那连绵已久的细雨,使得呼吸间都沾染了些柔弱无骨的潮湿气,又在阳光筛滤下,渐渐晒干。御器厂里的人,已听说新的督陶官抵达了景德镇,原本还纷纷庆幸李公公终于离开,但一听说这新来的督陶官是个女子,顿时议论纷纷。
迎候的人等在御器厂外,淮王虽不愿朱见濂多加逗留,但好歹沈瓷也是皇上亲命的督陶官,便多停留了些时间。
朱见濂陪着沈瓷一同下了马车。
沈瓷虽是以女子之身担任此职,可着装依旧是简练的中性装扮,不施妆容,瘦窄的肩膀下,竟也透出了几丝男子英气。
众御器师看到这副装扮,先是没认出来是她,待看清了,不由交头接耳:“这是沈瓷?怎么会是她?”
沈瓷面无表情,并未开口,反倒是朱见濂上前了一步,轻轻咳嗽了一声,目光在人群中逡巡半圈。
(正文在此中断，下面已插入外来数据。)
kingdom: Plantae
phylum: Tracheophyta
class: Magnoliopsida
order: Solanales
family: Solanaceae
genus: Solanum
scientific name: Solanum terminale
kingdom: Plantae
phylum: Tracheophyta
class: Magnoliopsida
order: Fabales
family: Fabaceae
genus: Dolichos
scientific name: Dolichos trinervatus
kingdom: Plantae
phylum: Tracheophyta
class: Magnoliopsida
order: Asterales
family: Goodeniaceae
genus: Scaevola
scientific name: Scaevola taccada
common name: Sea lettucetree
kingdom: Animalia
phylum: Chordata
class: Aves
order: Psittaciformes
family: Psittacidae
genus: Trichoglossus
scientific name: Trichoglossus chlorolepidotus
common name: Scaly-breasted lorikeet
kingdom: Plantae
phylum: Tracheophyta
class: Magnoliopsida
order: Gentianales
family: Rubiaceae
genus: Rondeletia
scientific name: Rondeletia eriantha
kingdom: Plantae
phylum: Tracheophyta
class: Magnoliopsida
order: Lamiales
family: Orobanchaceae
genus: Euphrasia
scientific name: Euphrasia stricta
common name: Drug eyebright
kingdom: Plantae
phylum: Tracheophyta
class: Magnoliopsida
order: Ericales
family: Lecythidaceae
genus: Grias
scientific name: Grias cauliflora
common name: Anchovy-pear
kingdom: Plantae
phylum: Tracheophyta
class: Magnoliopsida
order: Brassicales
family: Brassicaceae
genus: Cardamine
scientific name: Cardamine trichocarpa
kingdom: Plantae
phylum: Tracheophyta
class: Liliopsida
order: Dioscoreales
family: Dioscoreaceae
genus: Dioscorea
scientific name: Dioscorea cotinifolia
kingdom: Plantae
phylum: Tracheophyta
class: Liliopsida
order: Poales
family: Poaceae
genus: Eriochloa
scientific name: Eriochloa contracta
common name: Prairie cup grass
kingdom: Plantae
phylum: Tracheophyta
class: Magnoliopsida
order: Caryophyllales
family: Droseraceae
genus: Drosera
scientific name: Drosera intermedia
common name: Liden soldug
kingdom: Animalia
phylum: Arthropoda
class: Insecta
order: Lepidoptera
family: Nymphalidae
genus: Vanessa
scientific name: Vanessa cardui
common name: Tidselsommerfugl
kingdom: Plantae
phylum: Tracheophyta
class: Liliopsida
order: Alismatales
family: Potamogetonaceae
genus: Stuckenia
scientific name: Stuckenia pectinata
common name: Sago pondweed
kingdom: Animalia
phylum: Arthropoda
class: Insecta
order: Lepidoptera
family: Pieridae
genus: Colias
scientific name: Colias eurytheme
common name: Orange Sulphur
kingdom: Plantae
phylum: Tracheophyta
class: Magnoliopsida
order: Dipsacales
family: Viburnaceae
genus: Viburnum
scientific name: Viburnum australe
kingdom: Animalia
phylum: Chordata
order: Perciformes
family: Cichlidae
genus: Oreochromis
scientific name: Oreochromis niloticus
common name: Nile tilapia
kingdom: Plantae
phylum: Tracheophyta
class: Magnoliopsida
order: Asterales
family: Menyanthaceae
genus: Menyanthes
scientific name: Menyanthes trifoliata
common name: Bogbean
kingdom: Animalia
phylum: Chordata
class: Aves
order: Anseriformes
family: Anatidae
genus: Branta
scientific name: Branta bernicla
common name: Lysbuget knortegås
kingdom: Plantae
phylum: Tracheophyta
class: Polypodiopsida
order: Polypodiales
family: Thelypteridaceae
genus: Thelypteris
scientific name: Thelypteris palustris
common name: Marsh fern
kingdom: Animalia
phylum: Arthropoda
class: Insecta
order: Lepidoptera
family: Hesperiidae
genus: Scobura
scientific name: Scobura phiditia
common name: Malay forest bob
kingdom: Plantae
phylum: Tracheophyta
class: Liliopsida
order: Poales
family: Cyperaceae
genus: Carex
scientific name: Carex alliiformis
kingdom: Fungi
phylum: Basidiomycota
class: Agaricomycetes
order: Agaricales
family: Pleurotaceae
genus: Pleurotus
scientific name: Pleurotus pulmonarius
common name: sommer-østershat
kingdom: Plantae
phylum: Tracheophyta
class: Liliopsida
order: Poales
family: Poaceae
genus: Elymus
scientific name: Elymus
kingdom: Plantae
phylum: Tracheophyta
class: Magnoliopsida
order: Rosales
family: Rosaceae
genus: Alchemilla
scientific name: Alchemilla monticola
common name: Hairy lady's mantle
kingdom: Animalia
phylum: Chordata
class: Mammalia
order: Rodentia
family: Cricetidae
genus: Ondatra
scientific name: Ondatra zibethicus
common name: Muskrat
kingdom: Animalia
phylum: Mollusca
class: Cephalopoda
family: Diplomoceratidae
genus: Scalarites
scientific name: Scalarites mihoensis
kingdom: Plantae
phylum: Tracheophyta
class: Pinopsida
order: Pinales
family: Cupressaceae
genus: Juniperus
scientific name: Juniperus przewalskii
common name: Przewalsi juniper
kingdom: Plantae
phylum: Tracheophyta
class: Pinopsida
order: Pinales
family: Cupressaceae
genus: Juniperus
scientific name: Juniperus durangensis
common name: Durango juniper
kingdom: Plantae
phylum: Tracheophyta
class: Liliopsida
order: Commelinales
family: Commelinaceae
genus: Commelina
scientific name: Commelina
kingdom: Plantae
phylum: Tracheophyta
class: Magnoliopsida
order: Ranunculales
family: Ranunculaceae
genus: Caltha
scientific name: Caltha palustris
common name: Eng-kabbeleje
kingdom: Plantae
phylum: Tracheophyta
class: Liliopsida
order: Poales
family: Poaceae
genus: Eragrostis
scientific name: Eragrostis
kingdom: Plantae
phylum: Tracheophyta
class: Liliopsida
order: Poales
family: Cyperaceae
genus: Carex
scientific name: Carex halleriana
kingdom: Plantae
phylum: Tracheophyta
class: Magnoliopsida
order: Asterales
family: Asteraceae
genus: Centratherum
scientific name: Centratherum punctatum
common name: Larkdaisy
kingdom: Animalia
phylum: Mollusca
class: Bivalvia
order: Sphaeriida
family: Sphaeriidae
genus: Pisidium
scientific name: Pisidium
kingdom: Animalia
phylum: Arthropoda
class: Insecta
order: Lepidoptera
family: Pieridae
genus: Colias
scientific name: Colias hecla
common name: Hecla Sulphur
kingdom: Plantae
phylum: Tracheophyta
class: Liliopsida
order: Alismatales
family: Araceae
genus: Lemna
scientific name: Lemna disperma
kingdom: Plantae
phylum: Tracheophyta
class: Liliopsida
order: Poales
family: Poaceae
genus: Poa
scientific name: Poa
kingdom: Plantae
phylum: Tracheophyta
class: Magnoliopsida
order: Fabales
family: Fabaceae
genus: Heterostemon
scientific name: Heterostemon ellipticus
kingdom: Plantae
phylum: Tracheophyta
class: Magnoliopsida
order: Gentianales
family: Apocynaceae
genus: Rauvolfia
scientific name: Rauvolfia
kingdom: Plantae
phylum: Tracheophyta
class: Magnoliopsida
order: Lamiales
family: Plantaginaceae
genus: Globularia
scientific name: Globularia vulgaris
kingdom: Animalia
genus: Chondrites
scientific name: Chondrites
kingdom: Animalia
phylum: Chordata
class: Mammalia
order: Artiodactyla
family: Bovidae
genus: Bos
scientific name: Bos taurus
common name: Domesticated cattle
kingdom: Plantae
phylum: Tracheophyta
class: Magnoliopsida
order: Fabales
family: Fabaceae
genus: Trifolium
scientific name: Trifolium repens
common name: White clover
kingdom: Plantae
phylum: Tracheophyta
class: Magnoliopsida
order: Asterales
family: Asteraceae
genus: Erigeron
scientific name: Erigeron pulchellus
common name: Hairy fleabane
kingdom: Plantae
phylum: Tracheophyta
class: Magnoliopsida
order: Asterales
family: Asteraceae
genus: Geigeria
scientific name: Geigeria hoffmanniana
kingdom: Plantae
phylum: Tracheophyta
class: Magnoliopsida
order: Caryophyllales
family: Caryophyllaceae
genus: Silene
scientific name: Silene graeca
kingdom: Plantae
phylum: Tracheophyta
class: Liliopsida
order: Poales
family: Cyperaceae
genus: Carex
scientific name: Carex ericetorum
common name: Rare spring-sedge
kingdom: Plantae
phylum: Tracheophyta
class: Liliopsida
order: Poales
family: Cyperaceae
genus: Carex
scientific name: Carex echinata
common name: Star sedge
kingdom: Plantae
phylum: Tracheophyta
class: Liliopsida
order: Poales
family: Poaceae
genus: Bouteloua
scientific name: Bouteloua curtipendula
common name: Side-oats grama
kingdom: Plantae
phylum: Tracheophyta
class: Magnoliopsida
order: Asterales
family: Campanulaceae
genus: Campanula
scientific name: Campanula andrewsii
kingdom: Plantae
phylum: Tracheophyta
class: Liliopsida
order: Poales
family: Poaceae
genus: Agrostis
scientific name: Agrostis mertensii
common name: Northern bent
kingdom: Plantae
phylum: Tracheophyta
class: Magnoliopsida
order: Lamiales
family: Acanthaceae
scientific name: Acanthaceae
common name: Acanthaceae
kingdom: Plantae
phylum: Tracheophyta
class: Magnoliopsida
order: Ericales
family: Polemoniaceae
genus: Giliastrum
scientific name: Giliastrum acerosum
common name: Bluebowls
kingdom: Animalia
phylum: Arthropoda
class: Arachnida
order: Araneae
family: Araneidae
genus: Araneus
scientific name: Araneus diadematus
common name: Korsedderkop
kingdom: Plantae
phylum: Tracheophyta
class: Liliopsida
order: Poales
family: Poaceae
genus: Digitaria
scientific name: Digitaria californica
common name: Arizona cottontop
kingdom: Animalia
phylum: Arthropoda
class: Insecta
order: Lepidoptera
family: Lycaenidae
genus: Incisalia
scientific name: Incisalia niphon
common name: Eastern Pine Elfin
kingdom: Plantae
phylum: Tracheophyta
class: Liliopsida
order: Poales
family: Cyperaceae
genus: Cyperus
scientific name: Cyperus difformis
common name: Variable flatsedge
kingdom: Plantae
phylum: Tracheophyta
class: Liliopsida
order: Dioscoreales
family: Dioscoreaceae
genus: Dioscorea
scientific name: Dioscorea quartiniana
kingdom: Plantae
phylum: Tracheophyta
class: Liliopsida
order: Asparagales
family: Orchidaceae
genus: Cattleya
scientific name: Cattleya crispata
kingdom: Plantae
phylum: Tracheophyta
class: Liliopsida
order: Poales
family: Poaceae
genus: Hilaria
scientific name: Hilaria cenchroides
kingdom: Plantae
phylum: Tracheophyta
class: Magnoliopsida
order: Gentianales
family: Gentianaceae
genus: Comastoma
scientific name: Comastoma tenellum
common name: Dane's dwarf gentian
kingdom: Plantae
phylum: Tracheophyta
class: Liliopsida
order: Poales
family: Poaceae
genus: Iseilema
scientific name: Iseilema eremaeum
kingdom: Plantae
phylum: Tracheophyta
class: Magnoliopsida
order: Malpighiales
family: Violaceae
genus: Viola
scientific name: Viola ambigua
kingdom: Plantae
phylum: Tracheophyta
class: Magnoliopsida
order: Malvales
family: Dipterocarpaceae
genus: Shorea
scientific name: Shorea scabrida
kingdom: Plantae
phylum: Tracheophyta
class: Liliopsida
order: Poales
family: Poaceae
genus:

有明眼人认出这是淮王世子,当即躬身道:“恭迎世子,有失远迎,有失远迎……”
后面的人听了,亦是躬身,一时间,尽是满场恭敬的声音。
朱见濂笑着,似不经意道:“小王我奉皇上的旨意,一路陪同沈姑娘到御器厂,相谈甚欢。送到这里不过路过而已,今日行程繁忙,停留的时间不久,若之后有机会,我来找沈姑娘的时候,再来御器厂详看。”
寥寥几语,既是推辞,又将他同沈瓷的关系在众人面前拉近了一大步。
这是在为她出到御器厂撑底气了。沈瓷偏头看了看朱见濂,胸有暖意,心领神会。